* ESTRATTO DEL DOCUMENTO:
---------------

La Svizzera ha conquistato le prime pagine dei giornali ultimamente come Paese candidato a vedersi affibbiare dal Tesoro statunitense l’etichetta di manipolatore valutario. Un rapporto pubblicato di recente dal Tesoro USA ha indicato, a beneficio delle nazioni a rischio, i tre criteri utilizzati da tale autorità per valutare l’eventuale “adozione di prassi sleali” da parte di un Paese: il primo è l’esistenza di un surplus commerciale bilaterale con gli Stati Uniti di entità significativa, ossia superiore a 20 miliardi di dollari USA; il secondo è un avanzo dei conti correnti pari ad almeno il 3% del PIL, che farebbe scattare un’analisi più approfondita da parte del Tesoro statunitense; e infine, eventuali interventi valutari unilaterali per un valore superiore al 2% del PIL in un periodo di 12 mesi potrebbero indicare che il Paese in questione sta manipolando la propria valuta, imponendo pertanto conseguenze “penalizzanti per i lavoratori e le imprese statunitensi”.

La Svizzera supera la soglia stabilita da due di questi tre criteri di valutazione ed entra di diritto, accanto a Cina, Giappone, Corea, Taiwan e Germania, nell’elenco di Paesi monitorati le cui “prassi in ambito valutario meritano un’osservazione attenta”, secondo il Tesoro USA.

---------------

* DATI FORNITI:
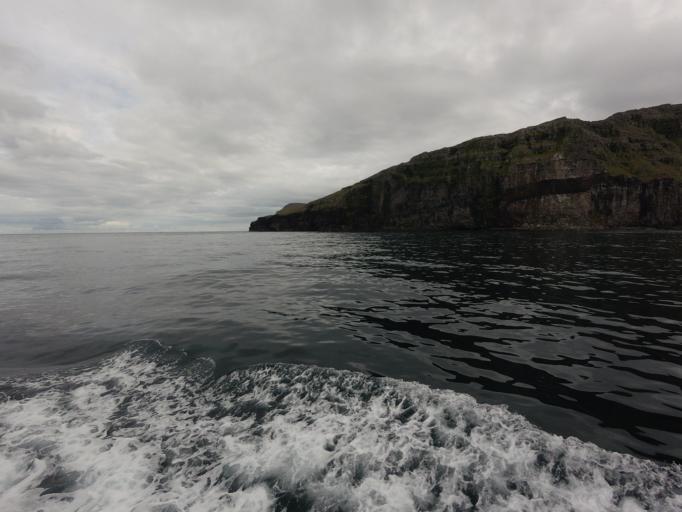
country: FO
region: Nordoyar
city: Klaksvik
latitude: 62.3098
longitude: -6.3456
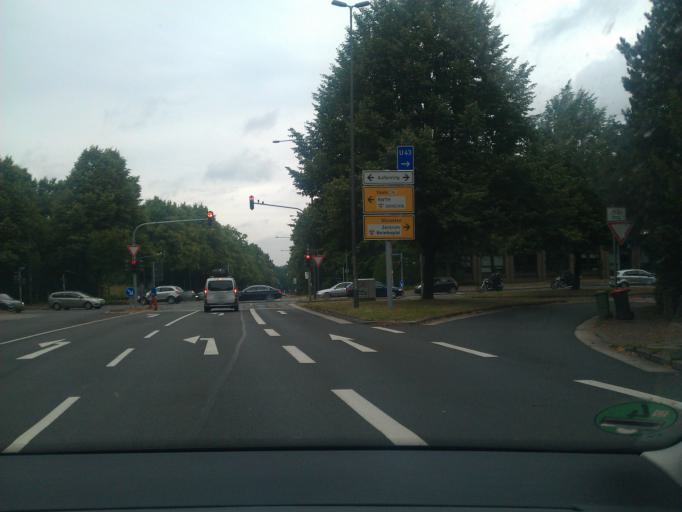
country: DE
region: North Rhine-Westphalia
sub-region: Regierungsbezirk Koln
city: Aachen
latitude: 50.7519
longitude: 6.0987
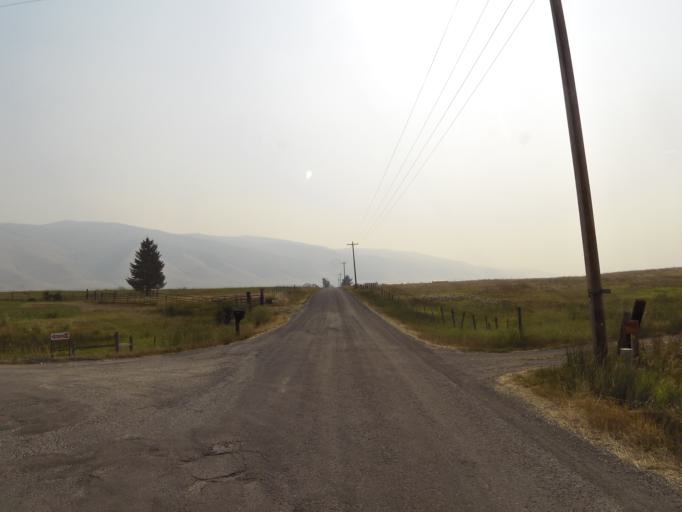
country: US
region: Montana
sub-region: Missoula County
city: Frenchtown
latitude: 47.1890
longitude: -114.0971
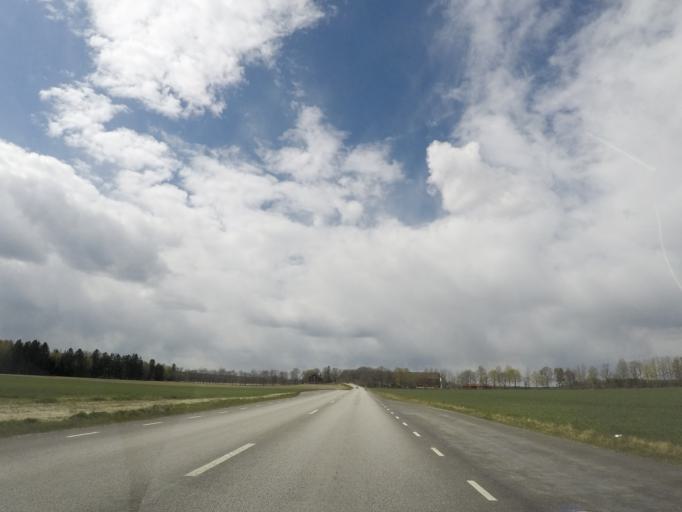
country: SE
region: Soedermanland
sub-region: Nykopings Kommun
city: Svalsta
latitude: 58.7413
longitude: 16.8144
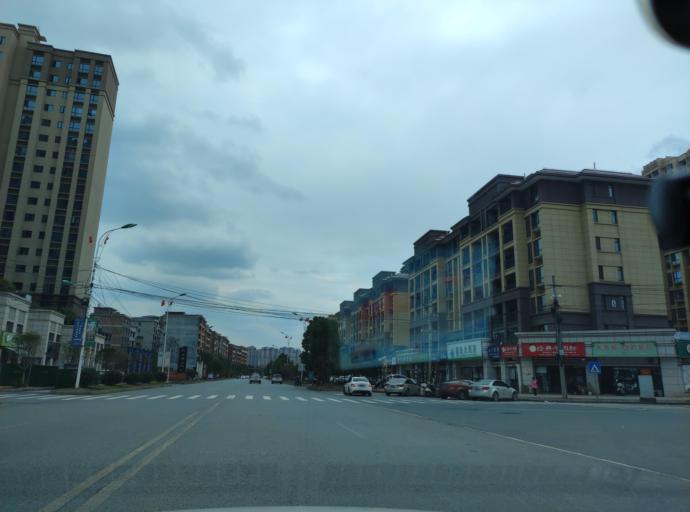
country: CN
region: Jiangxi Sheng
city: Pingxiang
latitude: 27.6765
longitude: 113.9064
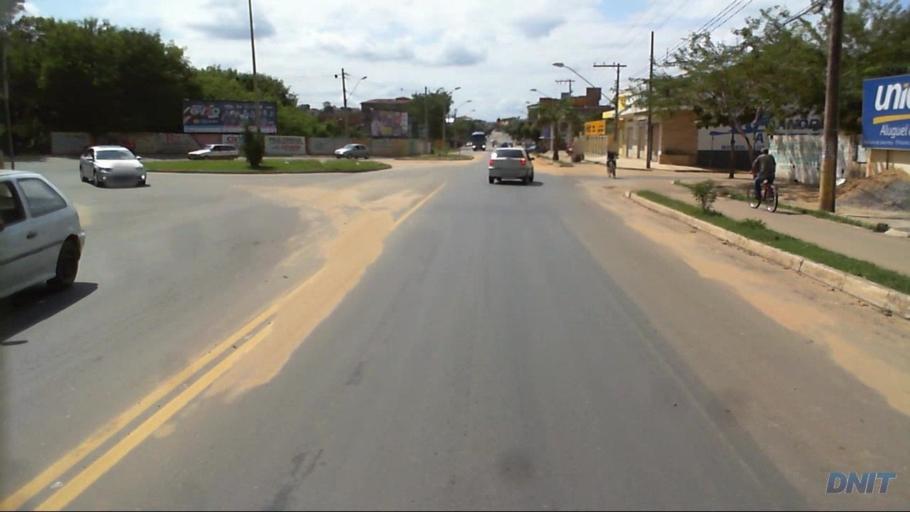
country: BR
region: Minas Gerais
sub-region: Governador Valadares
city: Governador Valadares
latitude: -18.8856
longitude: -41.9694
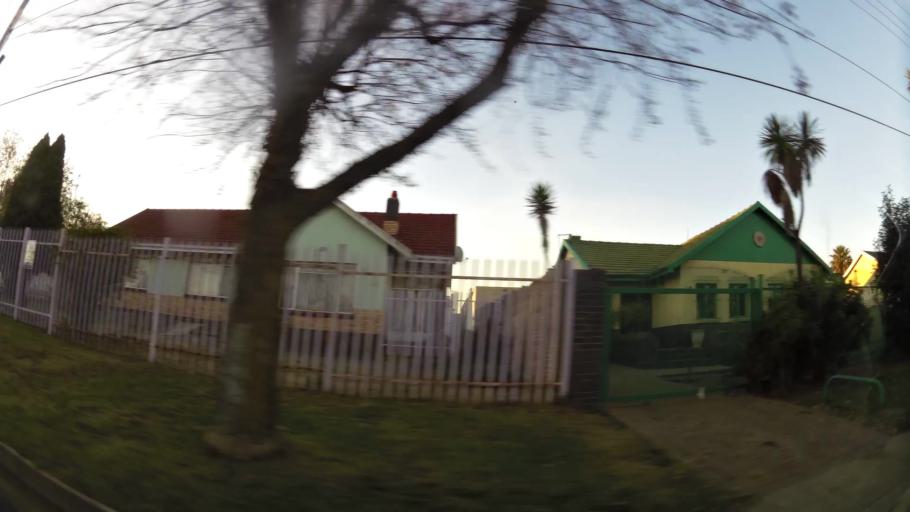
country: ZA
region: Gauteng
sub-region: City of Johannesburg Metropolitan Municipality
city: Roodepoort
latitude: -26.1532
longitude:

---------------

* SCOPO DEL COMPITO:
Traduci in inglese questa frase tratta dal testo sulla Svizzera e il Tesoro USA: «La Svizzera supera la soglia stabilita da due di questi tre criteri di valutazione ed entra di diritto, accanto a Cina, Giappone, Corea, Taiwan e Germania, nell’elenco di Paesi monitorati le cui “prassi in ambito valutario meritano un’osservazione attenta”, secondo il Tesoro USA.» Il materiale non serve per svolgere il compito.

* RISPOSTA:
Switzerland exceeds the threshold set by two of these three assessment criteria and rightfully joins China, Japan, Korea, Taiwan and Germany on the list of monitored countries whose "currency practices merit close attention," according to the US Treasury.